* Work task *
Rewrite the forum thread about the cousins' weddings from "Witchend · 19/11/2019" to "going for July/August.", changing "July/August" to "September".

* Source extract *
Witchend · 19/11/2019 13:52

The issue is them choosing the week before initially. If they hadn't done that, then I don't think either B would have an issue with then going for July/August.
Doing that made them look both attention seeking and wanting to make sure they got in first.

I suspect C has changed their mind because other family members have made it clear they think C is being mean, which is why C "needs" B to say they approve of the new date. If C wants to really make people not think that, I suggest she goes for October/November afterwards. That way any thought that she's trying to spoil Bs wedding will be put away.

EstebanTheMagnificent · 19/11/2019 13:54

I imagine that B is mindful that if C is capable of such twattery as the original suggestion of the weekend before B’s wedding, then this is unlikely to be the only instance of thoughtlessness before the wedding(s).

diddl · 19/11/2019 13:54

If I had to choose I'd probably do the UK one.

If I could do both I'd probably still just do the UK one!

BarbaraofSeville · 19/11/2019 14:01

Are all these cousins similar ages? Expecting them to wait in line in order to get married is ridiculous, Cousin X will be in their 50s before it got to their turn if one wedding has to be announced and then happen before the next person is allowed to send their invites out, especially when announcing/planning a year or two in advance.

[Saved data entries]
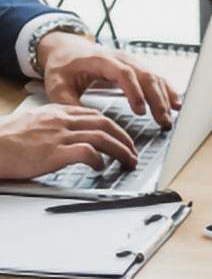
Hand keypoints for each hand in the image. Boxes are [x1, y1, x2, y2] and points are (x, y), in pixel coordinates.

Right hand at [0, 102, 139, 180]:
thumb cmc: (5, 140)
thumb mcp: (32, 123)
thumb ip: (53, 125)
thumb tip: (70, 137)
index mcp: (56, 111)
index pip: (93, 114)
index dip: (112, 126)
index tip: (120, 136)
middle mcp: (60, 120)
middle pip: (104, 123)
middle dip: (124, 137)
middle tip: (133, 150)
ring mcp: (58, 135)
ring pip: (102, 137)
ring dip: (121, 150)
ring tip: (129, 161)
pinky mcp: (55, 152)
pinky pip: (88, 152)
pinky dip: (99, 159)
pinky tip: (101, 167)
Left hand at [35, 31, 180, 128]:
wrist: (66, 49)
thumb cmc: (63, 67)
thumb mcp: (56, 84)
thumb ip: (68, 102)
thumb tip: (86, 120)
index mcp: (101, 60)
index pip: (124, 74)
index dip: (135, 92)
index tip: (140, 112)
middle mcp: (121, 58)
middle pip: (146, 76)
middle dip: (157, 100)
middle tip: (163, 122)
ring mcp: (132, 61)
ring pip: (154, 77)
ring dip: (165, 98)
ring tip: (169, 118)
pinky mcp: (137, 67)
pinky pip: (157, 77)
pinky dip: (168, 90)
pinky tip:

* Written solution *
Witchend · 19/11/2019 13:52

The issue is them choosing the week before initially. If they hadn't done that, then I don't think either B would have an issue with then going for September.